The technology isn't meant to be noticed.

The experience is.

Runner inserting a soft flask into a black hydration belt, wearing purple shorts and a watch.
A translucent soft water bottle with a grey cap and blue nozzle, featuring the Raide Research logo and text.

A Different Kind of Luxury

At $169, the TrailTech Short sits firmly in premium territory.

Raide TrailTech Short

That inevitably raises the question:

Can a pair of running shorts really justify that price?

The answer depends on what you're comparing them against.

If they're simply another pair of shorts, probably not.

But if they replace the need for a running belt—or even a hydration vest on many runs—the value proposition begins to look different.

More importantly, you're paying for problem-solving rather than branding.

The outdoor industry increasingly rewards products that remove friction from the experience outdoors. The TrailTech Short fits squarely into that philosophy.
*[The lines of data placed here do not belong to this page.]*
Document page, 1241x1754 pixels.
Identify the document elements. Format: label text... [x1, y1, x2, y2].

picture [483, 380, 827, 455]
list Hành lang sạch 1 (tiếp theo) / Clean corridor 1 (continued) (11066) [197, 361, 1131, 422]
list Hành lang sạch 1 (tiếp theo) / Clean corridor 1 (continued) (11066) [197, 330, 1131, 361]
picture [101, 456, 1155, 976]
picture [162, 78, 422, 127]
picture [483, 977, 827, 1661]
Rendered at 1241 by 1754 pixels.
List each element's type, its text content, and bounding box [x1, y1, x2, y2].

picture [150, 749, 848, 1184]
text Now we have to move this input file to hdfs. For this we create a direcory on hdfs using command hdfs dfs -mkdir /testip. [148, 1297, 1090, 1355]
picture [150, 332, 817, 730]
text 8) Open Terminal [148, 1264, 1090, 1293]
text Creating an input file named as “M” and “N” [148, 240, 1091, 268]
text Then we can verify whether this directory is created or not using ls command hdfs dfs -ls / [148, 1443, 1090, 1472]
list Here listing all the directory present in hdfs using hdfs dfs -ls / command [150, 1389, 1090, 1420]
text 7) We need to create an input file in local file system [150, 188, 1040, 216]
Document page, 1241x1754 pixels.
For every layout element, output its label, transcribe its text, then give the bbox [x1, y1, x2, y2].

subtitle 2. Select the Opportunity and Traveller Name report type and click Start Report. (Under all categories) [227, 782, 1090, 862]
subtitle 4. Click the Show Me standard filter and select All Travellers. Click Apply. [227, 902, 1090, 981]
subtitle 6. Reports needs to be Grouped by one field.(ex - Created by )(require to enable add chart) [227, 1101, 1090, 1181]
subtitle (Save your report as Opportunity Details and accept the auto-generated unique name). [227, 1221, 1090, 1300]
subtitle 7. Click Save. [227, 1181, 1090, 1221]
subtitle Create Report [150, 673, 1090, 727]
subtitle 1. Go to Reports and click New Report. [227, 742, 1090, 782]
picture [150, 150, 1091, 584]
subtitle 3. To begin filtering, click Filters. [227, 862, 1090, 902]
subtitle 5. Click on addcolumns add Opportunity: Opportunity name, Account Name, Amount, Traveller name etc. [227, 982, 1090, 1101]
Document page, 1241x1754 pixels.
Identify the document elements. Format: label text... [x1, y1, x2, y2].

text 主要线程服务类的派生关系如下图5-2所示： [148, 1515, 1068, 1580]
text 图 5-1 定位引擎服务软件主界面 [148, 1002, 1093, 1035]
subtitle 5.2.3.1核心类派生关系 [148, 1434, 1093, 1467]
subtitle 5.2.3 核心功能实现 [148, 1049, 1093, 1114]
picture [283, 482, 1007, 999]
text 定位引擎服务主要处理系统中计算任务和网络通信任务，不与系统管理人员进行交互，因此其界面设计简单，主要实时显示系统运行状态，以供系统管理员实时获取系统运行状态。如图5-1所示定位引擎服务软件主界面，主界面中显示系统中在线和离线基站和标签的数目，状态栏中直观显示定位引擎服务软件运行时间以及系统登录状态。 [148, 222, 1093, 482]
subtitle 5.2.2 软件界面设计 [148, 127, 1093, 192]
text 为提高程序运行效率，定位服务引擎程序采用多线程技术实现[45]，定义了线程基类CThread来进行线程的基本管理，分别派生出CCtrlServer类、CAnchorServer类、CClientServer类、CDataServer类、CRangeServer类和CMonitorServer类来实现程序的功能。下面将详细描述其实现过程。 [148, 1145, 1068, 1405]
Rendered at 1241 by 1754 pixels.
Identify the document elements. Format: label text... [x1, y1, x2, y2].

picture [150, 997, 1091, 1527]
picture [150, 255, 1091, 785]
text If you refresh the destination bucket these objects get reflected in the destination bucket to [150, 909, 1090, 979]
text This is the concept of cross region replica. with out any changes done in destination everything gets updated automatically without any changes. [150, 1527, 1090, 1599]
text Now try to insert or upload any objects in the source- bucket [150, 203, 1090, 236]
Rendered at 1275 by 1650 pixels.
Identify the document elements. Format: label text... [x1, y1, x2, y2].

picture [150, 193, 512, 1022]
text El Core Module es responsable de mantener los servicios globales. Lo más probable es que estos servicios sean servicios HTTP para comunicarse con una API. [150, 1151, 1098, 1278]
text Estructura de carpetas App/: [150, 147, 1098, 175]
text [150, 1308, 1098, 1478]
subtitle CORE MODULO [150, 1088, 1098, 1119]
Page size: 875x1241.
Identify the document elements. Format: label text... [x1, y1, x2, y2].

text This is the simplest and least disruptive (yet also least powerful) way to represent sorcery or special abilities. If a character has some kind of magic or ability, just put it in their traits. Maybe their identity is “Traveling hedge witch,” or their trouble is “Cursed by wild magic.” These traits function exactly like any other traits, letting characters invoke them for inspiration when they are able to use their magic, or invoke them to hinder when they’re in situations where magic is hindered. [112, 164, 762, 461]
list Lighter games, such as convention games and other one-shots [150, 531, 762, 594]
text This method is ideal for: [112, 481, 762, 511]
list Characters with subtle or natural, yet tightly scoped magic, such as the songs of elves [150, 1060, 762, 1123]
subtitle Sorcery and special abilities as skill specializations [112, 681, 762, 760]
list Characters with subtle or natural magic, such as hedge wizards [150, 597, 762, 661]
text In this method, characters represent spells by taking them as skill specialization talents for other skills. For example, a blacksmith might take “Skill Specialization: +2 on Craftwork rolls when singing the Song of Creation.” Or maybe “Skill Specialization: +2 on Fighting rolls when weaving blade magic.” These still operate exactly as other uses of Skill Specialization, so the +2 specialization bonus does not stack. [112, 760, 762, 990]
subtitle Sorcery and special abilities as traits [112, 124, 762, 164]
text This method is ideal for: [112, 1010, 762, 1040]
A person in a bright green shirt, black running shorts, and a black UL 1L running belt, standing on a gravel path.

Why It Matters

Products like the TrailTech Shorts represent something bigger than incremental innovation.

They're evidence that independent brands are increasingly willing to rethink categories the industry's largest companies have largely left alone.

Two pairs of athletic shorts, one light purple and one black, each with a white 'R' logo, laid on a tiled surface.

Rather than competing on colorways or seasonal updates, Raide questioned a basic assumption of trail running apparel: that storage belongs somewhere other than your shorts.

That's the kind of product development we find most exciting.

Not because it reinvents trail running.

But because it quietly makes every run feel just a little simpler.

And sometimes, that's exactly what good design is supposed to do.